Купила Марине розовую подзорную трубу, запаковала её в розовую бумагу и поехала в ресторан. Начался дождь, Алёна была на метро и без зонта. Трубу прижала, как ребёнка, чуть ли не под майку её завернула, чтобы бумага не промокла.

Дождь колотил по майке, и по макушке, и по лицу — хорошо что дождь, а не яблоки, которые падали в полусне на станции. Яблоки не отпускали и на Тверской — пахло ими.
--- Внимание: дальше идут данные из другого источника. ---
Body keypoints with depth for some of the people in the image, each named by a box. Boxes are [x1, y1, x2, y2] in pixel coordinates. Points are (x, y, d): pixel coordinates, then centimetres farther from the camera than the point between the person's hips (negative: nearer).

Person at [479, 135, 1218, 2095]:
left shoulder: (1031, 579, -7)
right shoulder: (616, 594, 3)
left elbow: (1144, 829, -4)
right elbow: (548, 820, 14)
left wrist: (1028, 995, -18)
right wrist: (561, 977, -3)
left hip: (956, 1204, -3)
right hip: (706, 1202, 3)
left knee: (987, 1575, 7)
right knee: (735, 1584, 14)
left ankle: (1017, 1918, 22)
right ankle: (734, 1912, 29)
Наверно, запах проник в кожу, пропитал волосы, ладони и ступни.

Алёна припёрлась в ресторан мокрая до нитки, одна труба, слава богу, сухая. Я к Марине Нильс. К Нильс? Ах да, наверх. Ну конечно, Нильс, Нильс. Боже, какое будет у неё лицо, когда припрусь вся мокрая. Скажу, искупалась. Ещё и опоздала, хорошо, что хотя бы нашлась бумага, — а то бы и трубу не придумала.
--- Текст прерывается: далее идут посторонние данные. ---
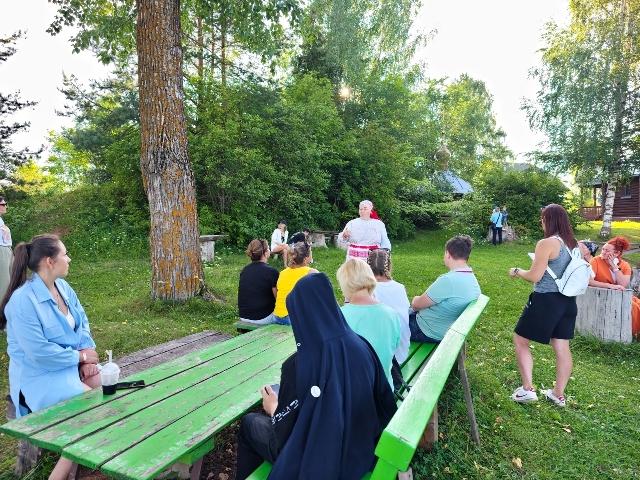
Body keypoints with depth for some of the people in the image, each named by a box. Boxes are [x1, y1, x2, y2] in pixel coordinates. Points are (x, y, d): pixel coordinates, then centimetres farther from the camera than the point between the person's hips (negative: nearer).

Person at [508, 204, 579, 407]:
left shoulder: (546, 244, -18)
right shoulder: (575, 244, 5)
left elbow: (534, 276, -18)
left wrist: (517, 272, -1)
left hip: (545, 301, -8)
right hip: (568, 301, 8)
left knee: (520, 340, 8)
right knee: (562, 346, 14)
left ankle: (527, 389, 8)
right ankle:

Пока поднималась по лестнице, мысли приходили одна за другой, густо и суетливо, точно кто дерево тряс... Бабушка просила трясти яблони Маринкиного дядю, потом, когда он уехал, — дворника Василия, а в этом году не просила — сами сыпались. Но в голове они падали явно с чужой руки, падали и катились, падали и катились.
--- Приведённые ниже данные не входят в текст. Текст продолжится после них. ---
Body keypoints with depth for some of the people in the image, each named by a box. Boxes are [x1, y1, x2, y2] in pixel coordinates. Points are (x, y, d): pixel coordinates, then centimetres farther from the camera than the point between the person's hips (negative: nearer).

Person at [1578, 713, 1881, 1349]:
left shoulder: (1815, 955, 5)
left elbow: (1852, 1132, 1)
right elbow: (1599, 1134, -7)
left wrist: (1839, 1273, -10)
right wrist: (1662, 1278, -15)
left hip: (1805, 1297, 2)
И вот она стоит, моя дорогая, моя любимая тридцатилетняя, колючий цветочек мой! Господи, сколько ты выпила? Тридцать? Искупалась в Атлантическом океане? А я не могу, я же на втором месяце, сама всё время забываю, но давай о тебе, давай о тебе. Ну и местечко, ты видела, по стенам плавают рыбы? А нам принесут её на горячее, даже жалко, но мне сказали, так надо, а представь себе, я прихожу, и эти живые конфеты стоят двумя рядами: даже прослезилась, вроде комплимента от ресторана. Это К., это же К.! Вы опять вместе? Я поражаюсь, как у тебя хватает терпения, он мне никогда не нравился, зубы кривые... Ты вообще на моего парня не пялься. Да ладно тебе, я любя, мир вам и любовь, любовь и мир. Ах, Нильс, с кем ты тут не спала? Нильс, ты едешь читать в Азербайджан? А я сделала ремонт у бабушки — да, да, такие мои подвиги — житейские радости. И прошло двадцать лет — ах, у меня же есть подарок, подожди, есть предисловие.

Я люблю тебя, дорогая.

Алёнка, какая бумага! Котёнок. Я не забыла. Конечно, жалко, что он убежал, но был пират, пират. Как ты его тогда запаковала — было очень смешно, ха-ха. Алёнка, это фаллос? Ах да, в небо, и искали там моего дядю-космонавта, а он ушёл к стюардессе — наверно, поэтому такой эвфемизм. Ты такая красивая, Марина, а я не успела переодеться, потому что кассирша потеряла бумагу: закончилась на половине трубы. Ещё утром был второй рулон, но, наверно, закатился за стойку — кассирша сказала. И полчаса рылась, искала третий, хотя ведь можно было сразу пойти вниз — огромный универмаг, там сплошные подарочные магазины, внизу этот же магазин, только поменьше, там почему-то продают одни карликовые деревья. Я хотела сказать кассирше, слушай, милая, я спешу, тридцать лет подруге, может быть, ты сходишь вниз и попросишь у коллег из бонсайного магазина бумагу, но стеснялась, я всегда стесняюсь, особенно когда что-нибудь покупаю странное, вот как сегодня, ты меня знаешь. Пришлось идти вниз самой, а там первый день сидел напомаженный мальчик, дрожал, что не продал ни одного бонсая, и бумагу у него для бонсая, а поделиться или продать — для этого, он сказал, надо спросить управляющего. Пока доставали управляющую — она, слава богу, обедала тут же — прошла целая вечность; оказалась, кстати, вполне адекватной, только волосы перекрашенные в желтизну, и ногти — ух. В конце концов, почему обязательно надо судить людей по прическе? Какая ты смешная, Алёнка! Бросай ты эту работу, будешь у меня пиарщицей, а то ведь ничего не понимают, написали на афише «генератор стихов», понимаешь? Учителя теперь никому не нужны, а всё-таки благородным занимаешься делом, ещё напишешь, я знаю, роман, и заткнёшь меня за пояс, моя Алёнка-шоколадка, яблочная моя сестрёнка.